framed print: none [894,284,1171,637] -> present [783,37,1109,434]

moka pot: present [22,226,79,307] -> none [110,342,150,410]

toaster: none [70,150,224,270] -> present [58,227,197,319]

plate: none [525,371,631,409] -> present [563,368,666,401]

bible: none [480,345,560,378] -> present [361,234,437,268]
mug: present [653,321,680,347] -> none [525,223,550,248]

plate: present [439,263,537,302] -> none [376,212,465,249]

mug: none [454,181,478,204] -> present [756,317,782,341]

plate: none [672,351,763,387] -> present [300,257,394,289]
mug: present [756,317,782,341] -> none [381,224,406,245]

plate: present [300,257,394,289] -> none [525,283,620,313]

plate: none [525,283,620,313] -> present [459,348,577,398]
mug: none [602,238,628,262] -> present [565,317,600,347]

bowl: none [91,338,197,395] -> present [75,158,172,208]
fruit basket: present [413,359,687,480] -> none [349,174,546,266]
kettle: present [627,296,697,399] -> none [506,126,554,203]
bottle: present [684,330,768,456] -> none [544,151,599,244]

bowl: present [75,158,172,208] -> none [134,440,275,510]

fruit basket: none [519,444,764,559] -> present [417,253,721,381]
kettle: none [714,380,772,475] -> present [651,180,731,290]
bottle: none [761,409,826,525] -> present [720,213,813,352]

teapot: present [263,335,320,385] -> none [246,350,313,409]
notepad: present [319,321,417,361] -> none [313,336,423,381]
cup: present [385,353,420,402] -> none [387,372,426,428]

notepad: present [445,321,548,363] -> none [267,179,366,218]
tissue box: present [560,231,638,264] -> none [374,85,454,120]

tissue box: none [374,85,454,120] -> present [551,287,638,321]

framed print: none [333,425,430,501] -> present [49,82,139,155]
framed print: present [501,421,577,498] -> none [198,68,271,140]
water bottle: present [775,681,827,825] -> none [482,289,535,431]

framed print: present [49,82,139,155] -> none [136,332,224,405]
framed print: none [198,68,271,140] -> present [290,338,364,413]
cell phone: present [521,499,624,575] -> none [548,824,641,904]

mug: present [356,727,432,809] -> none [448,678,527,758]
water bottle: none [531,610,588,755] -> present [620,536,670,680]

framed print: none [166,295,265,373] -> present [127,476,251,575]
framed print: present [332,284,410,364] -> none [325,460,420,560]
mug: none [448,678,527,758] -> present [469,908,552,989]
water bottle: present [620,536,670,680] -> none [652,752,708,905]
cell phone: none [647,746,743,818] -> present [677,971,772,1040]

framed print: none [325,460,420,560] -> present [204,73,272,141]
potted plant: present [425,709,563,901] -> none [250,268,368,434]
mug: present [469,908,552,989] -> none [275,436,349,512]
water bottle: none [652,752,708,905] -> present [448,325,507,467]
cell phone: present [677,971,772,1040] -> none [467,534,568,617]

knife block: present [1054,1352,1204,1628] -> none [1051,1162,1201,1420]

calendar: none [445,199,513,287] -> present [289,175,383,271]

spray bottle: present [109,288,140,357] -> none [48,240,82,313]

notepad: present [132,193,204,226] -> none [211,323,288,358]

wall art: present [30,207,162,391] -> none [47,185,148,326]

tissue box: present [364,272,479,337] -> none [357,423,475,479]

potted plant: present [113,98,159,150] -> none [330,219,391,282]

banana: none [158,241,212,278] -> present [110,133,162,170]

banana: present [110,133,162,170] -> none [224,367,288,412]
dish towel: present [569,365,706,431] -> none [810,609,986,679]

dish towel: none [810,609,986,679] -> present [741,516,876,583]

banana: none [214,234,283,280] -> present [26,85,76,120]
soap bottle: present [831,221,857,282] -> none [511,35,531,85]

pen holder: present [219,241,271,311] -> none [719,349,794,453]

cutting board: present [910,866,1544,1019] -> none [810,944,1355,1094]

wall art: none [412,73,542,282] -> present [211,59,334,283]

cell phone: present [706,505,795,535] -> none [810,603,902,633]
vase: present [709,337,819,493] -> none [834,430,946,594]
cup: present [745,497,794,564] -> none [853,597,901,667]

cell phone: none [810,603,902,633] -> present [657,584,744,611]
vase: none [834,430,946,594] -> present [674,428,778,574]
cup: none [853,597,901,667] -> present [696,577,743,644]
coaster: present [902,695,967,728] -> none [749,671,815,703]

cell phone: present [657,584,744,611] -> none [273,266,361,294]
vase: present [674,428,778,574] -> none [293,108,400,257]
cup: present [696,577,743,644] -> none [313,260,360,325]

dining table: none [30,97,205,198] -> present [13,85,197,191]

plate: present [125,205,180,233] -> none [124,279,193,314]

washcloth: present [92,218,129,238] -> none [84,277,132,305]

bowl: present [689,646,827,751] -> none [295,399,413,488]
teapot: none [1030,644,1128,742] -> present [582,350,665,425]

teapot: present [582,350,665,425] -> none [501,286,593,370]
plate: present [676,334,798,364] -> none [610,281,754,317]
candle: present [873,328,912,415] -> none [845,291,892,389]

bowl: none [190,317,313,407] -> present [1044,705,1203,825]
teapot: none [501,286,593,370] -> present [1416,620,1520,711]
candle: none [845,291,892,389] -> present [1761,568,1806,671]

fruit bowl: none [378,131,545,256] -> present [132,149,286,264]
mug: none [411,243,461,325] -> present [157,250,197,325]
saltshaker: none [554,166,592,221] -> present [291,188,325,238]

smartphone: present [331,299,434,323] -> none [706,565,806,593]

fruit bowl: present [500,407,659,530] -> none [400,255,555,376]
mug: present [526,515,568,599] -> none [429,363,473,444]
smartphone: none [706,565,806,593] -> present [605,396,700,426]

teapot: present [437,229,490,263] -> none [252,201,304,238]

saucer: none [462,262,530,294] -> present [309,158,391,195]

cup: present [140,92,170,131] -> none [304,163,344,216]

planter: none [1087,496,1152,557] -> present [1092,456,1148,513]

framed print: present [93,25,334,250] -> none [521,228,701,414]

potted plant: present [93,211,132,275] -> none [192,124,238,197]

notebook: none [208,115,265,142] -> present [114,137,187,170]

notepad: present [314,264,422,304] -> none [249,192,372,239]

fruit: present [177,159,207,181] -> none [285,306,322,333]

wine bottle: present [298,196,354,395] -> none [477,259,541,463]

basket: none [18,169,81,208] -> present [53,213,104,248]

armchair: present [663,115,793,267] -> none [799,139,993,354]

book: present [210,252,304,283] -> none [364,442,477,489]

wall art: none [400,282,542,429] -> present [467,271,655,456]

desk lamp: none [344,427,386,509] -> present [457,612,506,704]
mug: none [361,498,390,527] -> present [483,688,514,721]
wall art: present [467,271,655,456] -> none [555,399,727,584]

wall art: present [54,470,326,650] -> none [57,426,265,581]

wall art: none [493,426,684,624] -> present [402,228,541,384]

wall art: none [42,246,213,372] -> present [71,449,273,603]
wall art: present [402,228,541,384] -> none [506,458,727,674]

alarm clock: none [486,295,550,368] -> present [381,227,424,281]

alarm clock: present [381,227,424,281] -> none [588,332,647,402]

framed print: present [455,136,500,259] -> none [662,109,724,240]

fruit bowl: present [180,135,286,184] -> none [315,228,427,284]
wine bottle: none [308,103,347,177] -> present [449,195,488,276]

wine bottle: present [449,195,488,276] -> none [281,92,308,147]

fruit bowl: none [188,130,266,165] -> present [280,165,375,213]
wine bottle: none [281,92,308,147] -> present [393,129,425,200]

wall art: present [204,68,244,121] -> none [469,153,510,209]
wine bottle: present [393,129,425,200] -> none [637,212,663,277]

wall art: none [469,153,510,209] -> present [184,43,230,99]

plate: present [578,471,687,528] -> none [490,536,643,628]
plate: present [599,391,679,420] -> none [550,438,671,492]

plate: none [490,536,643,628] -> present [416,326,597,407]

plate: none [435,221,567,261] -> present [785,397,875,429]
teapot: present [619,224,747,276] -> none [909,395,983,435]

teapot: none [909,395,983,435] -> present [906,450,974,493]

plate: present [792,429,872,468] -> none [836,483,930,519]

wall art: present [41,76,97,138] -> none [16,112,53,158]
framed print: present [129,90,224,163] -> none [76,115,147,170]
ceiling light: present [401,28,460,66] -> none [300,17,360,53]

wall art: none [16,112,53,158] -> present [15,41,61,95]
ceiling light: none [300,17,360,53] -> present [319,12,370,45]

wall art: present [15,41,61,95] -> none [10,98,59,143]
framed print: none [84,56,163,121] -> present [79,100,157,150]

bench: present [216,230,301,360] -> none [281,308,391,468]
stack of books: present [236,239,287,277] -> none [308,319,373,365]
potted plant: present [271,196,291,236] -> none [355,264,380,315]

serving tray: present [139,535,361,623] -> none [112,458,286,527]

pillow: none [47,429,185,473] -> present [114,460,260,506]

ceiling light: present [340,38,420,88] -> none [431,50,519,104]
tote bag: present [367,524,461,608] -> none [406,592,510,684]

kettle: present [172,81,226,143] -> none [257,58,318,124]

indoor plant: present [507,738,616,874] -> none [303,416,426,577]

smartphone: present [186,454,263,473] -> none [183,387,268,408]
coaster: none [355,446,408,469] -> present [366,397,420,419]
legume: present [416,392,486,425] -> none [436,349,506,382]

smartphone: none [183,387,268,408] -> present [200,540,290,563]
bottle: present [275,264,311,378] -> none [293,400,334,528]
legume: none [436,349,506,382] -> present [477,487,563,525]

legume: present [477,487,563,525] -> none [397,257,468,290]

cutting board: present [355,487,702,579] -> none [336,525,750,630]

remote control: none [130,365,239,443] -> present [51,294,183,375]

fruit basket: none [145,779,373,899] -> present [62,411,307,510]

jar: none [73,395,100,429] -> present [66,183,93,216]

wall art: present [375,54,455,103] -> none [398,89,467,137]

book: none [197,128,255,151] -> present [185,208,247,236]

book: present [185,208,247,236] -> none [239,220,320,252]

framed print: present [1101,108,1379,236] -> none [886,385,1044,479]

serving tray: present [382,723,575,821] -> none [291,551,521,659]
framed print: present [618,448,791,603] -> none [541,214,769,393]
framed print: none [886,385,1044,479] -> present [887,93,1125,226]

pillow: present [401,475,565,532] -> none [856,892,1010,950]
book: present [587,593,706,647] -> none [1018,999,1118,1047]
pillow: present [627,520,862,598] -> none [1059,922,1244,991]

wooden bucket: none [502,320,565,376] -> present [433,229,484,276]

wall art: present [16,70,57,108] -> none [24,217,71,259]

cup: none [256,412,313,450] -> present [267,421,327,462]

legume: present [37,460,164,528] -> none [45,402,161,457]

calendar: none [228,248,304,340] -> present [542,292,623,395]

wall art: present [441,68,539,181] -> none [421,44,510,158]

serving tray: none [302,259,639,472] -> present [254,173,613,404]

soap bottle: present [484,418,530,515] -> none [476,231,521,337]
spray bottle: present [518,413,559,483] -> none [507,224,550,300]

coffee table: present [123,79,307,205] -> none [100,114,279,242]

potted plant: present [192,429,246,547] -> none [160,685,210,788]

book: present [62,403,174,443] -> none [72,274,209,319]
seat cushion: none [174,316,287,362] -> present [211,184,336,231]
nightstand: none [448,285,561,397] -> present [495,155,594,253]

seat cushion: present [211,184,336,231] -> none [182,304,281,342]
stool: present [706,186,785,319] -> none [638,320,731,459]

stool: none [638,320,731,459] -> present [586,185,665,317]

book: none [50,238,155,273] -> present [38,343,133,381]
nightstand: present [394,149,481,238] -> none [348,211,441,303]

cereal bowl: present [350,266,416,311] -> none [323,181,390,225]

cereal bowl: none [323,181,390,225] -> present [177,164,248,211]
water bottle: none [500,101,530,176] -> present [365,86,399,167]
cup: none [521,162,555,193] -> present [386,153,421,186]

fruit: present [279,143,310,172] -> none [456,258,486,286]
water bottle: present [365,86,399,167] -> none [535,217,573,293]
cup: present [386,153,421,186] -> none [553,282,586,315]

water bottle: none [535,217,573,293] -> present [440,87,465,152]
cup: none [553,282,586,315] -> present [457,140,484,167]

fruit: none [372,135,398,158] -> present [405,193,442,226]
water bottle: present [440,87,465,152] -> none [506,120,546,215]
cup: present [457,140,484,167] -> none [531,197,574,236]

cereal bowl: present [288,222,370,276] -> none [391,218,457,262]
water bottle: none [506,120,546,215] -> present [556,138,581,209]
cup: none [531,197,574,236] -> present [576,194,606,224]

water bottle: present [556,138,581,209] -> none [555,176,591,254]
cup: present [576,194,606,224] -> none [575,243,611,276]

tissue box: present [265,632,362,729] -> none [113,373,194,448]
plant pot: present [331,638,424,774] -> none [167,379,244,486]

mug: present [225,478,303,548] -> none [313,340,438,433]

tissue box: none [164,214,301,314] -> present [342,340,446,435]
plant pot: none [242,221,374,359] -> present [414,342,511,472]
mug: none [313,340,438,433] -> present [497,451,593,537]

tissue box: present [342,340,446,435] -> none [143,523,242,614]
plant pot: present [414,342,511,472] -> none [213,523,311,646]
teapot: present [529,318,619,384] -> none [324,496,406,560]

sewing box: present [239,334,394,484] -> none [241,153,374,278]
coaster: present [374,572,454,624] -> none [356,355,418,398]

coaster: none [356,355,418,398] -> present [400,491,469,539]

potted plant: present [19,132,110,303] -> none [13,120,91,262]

--------------------------------

◆ WHAT YOU NEED TO DO ◆
Please, from the material above, copy only the lines from the line with "banana: none [214,234,283,280]" up to and including the line with "vase: none [834,430,946,594]", exactly as written.

◆ WRITTEN RESPONSE ◆
banana: none [214,234,283,280] -> present [26,85,76,120]
soap bottle: present [831,221,857,282] -> none [511,35,531,85]

pen holder: present [219,241,271,311] -> none [719,349,794,453]

cutting board: present [910,866,1544,1019] -> none [810,944,1355,1094]

wall art: none [412,73,542,282] -> present [211,59,334,283]

cell phone: present [706,505,795,535] -> none [810,603,902,633]
vase: present [709,337,819,493] -> none [834,430,946,594]
cup: present [745,497,794,564] -> none [853,597,901,667]

cell phone: none [810,603,902,633] -> present [657,584,744,611]
vase: none [834,430,946,594] -> present [674,428,778,574]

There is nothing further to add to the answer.